Nobody talks about this stuff. Every guru shows you the $10K month screenshots, the "I quit my job" stories. Cool. Good for them.
But nobody sits you down and says "hey, here are the 6 things that are going to punch you in the face, and here is how to not bleed out when they do."
So let me be that guy.
I call these the Six Pillars of Pain. Not to scare you. This is a budgeting lesson. Every experienced seller has dealt with ALL six. The ones who survive planned for them upfront. The ones who didn't? They're the ones posting "Amazon FBA is a scam" on Reddit.
1. LOST INBOUND BOXES
You ship boxes to Amazon, and one shows up as "received zero." Amazon's warehouses process millions of packages. Things get lost. I lost my 7th box ever, about $400 worth of inventory. Could have quit right there. Kept going. You file for reimbursement, Amazon usually pays less than your cost. You eat the difference. Build a 5% shrinkage buffer into your projections.
2. INVENTORY SHRINKAGE
Beyond lost boxes, units just disappear inside Amazon's warehouses. Quantities don't match. At the end of every quarter you see how much is "lost." The silver lining: lost inventory that's partially reimbursed is a tax write-off as inventory shrinkage. Not ideal, but it softens the blow.
3. RETURN ABUSE
Here is the uncomfortable truth: the reason we can charge double the retail price is because customers know they can return whenever they want. There is a yin and yang to this. Amazon's return policy makes the marketplace work. It also lets people buy stuff, use it, and send it back as "defective." If you do FBM, customers pay return shipping unless it's your fault. That alone eliminates about 50% of abusive returns. FBA? Budget 3-5% of revenue for return losses.
4. RANDOM GATINGS
You source a product, buy 10 units, go to list it, and Amazon says you're not approved to sell that brand. This happens. It's frustrating. And it's random. Your options: return to the retailer (most accept returns within 30-35 days), sell on eBay at a small loss, or flip on Facebook Marketplace. The key is SPEED. The longer you wait, the harder it is to return. If you can't list it within a week, start your backup plan immediately.
5. BUY BOX SUPPRESSION
You see "See all buying options" instead of "Add to Cart." That's suppression. Amazon decided the price is too high. Here is the paradox: suppressed usually means expensive, which usually means there is money to be made. But volume drops 50-60% when the buy box is suppressed. Most buyers don't click through. You have to evaluate whether the reduced volume still makes the deal worth it.
6. IP COMPLAINTS
This is the one that scares new sellers the most. A brand or rights holder claims you don't have authorization to sell their product. In 4 years, I've had 4 IP complaints. Won 2, lost 2. The loss that stung: I bought from a small Shopify store that Amazon didn't recognize as a legitimate source. Lesson learned, stick to major recognizable retailers for your invoices. And remember, a listing-level complaint is NOT an account suspension. Don't panic.
THE PAIN BUDGET
Here is the real takeaway. Total realistic overhead from all six pillars: 8-12% of gross profit. That's it. That's the cost of doing business on Amazon Canada.

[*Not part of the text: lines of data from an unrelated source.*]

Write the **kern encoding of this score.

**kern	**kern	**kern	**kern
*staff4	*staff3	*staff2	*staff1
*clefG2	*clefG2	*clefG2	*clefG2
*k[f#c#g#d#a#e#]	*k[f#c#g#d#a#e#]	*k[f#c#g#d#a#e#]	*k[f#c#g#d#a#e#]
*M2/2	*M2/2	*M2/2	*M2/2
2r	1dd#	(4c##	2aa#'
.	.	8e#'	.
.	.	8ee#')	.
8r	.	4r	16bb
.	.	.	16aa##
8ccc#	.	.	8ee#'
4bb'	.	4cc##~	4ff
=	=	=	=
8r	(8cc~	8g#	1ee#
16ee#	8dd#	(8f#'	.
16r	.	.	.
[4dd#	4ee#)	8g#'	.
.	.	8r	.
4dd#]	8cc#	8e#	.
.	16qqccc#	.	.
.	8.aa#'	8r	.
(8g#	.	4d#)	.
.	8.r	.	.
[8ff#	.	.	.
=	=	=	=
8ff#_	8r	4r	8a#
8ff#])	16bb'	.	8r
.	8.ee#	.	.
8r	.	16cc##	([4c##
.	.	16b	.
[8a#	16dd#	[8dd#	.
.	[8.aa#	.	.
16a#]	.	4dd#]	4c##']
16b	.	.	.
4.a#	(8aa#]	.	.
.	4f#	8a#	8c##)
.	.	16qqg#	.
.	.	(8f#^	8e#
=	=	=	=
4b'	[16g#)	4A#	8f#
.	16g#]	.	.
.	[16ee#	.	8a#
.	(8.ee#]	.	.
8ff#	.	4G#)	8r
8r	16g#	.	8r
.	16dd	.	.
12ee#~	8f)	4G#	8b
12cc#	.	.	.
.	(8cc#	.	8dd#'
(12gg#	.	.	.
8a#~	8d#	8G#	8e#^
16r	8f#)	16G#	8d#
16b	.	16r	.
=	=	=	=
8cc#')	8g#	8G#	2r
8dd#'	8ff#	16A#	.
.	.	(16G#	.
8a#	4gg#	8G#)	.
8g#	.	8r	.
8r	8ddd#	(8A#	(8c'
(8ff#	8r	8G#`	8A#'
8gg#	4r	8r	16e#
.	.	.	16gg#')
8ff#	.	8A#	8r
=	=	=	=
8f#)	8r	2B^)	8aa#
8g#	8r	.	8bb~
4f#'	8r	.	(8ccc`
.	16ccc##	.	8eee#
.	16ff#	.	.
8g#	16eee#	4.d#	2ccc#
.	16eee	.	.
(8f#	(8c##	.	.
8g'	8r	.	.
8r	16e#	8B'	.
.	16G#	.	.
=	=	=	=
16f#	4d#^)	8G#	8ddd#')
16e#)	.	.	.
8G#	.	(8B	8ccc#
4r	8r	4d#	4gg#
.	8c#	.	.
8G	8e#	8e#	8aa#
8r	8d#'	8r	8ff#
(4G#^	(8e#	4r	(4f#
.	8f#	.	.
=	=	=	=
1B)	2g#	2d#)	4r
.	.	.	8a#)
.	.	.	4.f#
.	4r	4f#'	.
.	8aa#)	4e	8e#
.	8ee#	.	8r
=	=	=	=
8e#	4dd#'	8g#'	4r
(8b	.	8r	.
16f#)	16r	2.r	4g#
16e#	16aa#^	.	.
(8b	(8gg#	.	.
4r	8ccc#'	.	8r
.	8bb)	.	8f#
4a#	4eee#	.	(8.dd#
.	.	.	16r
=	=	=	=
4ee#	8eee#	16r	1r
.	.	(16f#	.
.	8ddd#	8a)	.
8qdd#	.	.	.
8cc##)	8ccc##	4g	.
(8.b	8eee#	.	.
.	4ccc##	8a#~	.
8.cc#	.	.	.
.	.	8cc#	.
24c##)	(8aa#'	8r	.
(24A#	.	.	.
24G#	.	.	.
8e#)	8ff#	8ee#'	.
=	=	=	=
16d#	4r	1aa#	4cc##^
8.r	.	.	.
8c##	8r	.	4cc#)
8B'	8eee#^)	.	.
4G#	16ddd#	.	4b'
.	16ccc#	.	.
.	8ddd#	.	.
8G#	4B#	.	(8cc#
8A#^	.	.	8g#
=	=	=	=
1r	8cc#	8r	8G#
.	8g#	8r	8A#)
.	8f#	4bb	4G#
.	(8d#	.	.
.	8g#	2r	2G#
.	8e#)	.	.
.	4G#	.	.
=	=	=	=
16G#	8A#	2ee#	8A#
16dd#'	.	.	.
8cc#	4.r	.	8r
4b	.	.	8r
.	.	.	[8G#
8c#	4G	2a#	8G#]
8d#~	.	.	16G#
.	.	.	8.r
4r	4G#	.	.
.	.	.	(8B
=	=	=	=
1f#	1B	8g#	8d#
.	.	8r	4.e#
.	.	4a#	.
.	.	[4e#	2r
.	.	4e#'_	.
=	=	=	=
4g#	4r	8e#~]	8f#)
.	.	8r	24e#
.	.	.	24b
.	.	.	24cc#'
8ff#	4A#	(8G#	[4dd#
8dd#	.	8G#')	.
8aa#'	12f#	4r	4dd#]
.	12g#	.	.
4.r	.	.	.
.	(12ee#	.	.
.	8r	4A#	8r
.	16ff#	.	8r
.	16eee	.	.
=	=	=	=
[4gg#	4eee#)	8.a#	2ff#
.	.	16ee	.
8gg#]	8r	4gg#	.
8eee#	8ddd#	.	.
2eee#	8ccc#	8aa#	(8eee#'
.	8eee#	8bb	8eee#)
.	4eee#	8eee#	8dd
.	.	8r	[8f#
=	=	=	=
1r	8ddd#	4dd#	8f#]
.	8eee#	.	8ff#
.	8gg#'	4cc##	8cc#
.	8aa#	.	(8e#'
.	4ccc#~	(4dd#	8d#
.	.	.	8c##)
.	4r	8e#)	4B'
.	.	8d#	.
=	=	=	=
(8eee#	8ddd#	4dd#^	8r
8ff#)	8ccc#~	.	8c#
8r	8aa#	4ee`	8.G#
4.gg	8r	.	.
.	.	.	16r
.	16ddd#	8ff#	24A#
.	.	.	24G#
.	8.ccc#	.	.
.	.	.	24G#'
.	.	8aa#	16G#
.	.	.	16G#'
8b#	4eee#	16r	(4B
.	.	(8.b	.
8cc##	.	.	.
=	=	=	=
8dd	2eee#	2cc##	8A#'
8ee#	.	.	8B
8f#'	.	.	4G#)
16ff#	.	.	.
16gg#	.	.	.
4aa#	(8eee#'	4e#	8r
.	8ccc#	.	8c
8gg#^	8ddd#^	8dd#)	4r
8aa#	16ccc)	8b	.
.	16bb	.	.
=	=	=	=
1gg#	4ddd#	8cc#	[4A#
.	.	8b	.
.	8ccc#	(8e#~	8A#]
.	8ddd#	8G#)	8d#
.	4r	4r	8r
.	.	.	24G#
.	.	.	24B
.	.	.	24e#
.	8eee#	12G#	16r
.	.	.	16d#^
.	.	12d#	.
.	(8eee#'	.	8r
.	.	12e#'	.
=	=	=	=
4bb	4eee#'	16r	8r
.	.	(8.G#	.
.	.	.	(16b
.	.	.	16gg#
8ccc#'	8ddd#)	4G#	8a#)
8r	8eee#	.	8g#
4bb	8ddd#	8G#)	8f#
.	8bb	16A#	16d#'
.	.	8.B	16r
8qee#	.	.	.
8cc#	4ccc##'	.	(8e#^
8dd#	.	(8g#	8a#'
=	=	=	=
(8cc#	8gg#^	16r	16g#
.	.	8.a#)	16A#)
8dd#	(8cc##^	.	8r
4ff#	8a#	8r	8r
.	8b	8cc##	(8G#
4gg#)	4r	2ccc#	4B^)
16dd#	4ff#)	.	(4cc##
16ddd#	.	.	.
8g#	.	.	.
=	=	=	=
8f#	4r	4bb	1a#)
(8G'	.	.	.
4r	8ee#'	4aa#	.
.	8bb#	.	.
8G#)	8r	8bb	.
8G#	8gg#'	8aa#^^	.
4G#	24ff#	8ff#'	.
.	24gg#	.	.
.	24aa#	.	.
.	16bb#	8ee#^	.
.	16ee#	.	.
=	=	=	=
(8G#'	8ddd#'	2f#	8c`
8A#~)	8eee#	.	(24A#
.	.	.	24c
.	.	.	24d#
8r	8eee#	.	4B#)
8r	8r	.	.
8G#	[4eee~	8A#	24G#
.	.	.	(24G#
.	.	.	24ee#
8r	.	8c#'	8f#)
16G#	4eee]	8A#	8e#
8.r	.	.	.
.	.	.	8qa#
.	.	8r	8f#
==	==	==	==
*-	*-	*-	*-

Build it into your projections and you'll never be caught off guard. When you project $500/month profit, plan your life around $450. The extra $50 is your insurance against reality.
Every business has costs like these. Restaurants deal with food waste and no-shows. Retail stores deal with shoplifting. This is our version. It doesn't mean the business doesn't work. It means you need to plan like a business owner, not a hobbyist.
What's the one that caught you off guard the most when you were starting out? Or if you're new, which one are you most worried about?